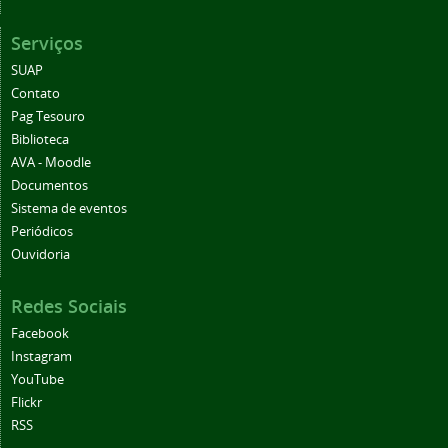
Serviços
SUAP
Contato
Pag Tesouro
Biblioteca
AVA - Moodle
Documentos
Sistema de eventos
Periódicos
Ouvidoria
Redes Sociais
Facebook
Instagram
YouTube
Flickr
RSS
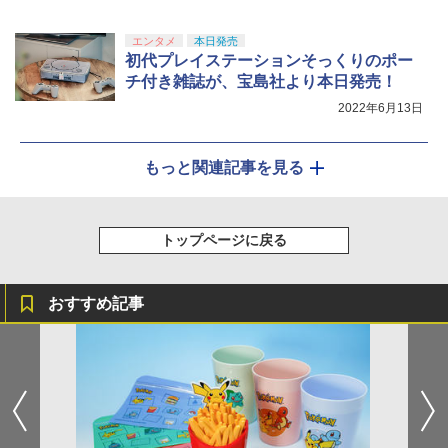
エンタメ
本日発売
初代プレイステーションそっくりのポー
チ付き雑誌が、宝島社より本日発売！
2022年6月13日
もっと関連記事を見る
トップページに戻る
おすすめ記事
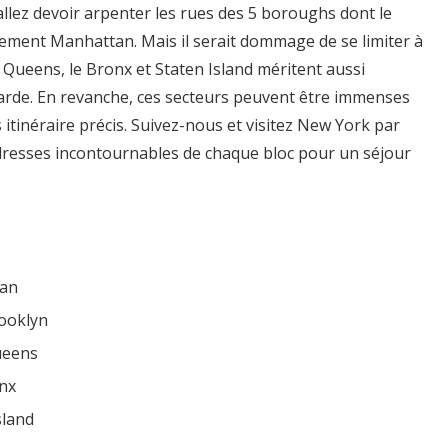
allez devoir arpenter les rues des 5 boroughs dont le
nement Manhattan. Mais il serait dommage de se limiter à
e Queens, le Bronx et Staten Island méritent aussi
tarde. En revanche, ces secteurs peuvent être immenses
 itinéraire précis. Suivez-nous et visitez New York par
adresses incontournables de chaque bloc pour un séjour
tan
ooklyn
ueens
nx
sland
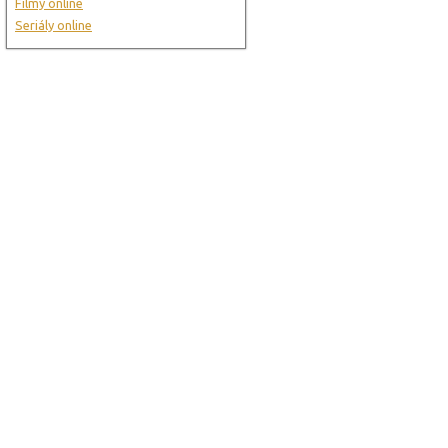
Filmy online
Seriály online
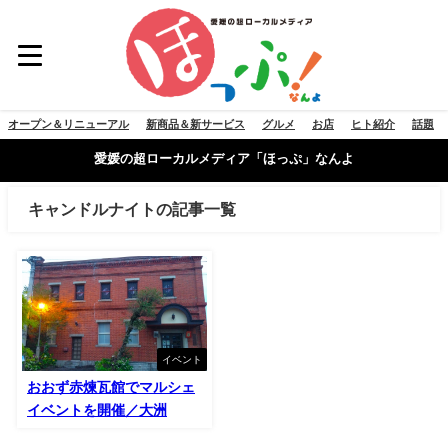
オープン＆リニューアル
新商品＆新サービス
グルメ
お店
ヒト紹介
話題
愛媛の超ローカルメディア「ほっぷ」なんよ
キャンドルナイトの記事一覧
イベント
おおず赤煉瓦館でマルシェ
イベントを開催／大洲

#### [JOB]
Copy out the text read from every one of the entries above, line for line, leaving out the pictures.

#### [ANSWER SECTION]
Serviços
SUAP
Contato
Pag Tesouro
Biblioteca
AVA - Moodle
Documentos
Sistema de eventos
Periódicos
Ouvidoria
Redes Sociais
Facebook
Instagram
YouTube
Flickr
RSS
エンタメ
本日発売
初代プレイステーションそっくりのポー
チ付き雑誌が、宝島社より本日発売！
2022年6月13日
もっと関連記事を見る
トップページに戻る
おすすめ記事
allez devoir arpenter les rues des 5 boroughs dont le
nement Manhattan. Mais il serait dommage de se limiter à
e Queens, le Bronx et Staten Island méritent aussi
tarde. En revanche, ces secteurs peuvent être immenses
 itinéraire précis. Suivez-nous et visitez New York par
adresses incontournables de chaque bloc pour un séjour
tan
ooklyn
ueens
nx
sland
Filmy online
Seriály online
オープン＆リニューアル
新商品＆新サービス
グルメ
お店
ヒト紹介
話題
愛媛の超ローカルメディア「ほっぷ」なんよ
キャンドルナイトの記事一覧
イベント
おおず赤煉瓦館でマルシェ
イベントを開催／大洲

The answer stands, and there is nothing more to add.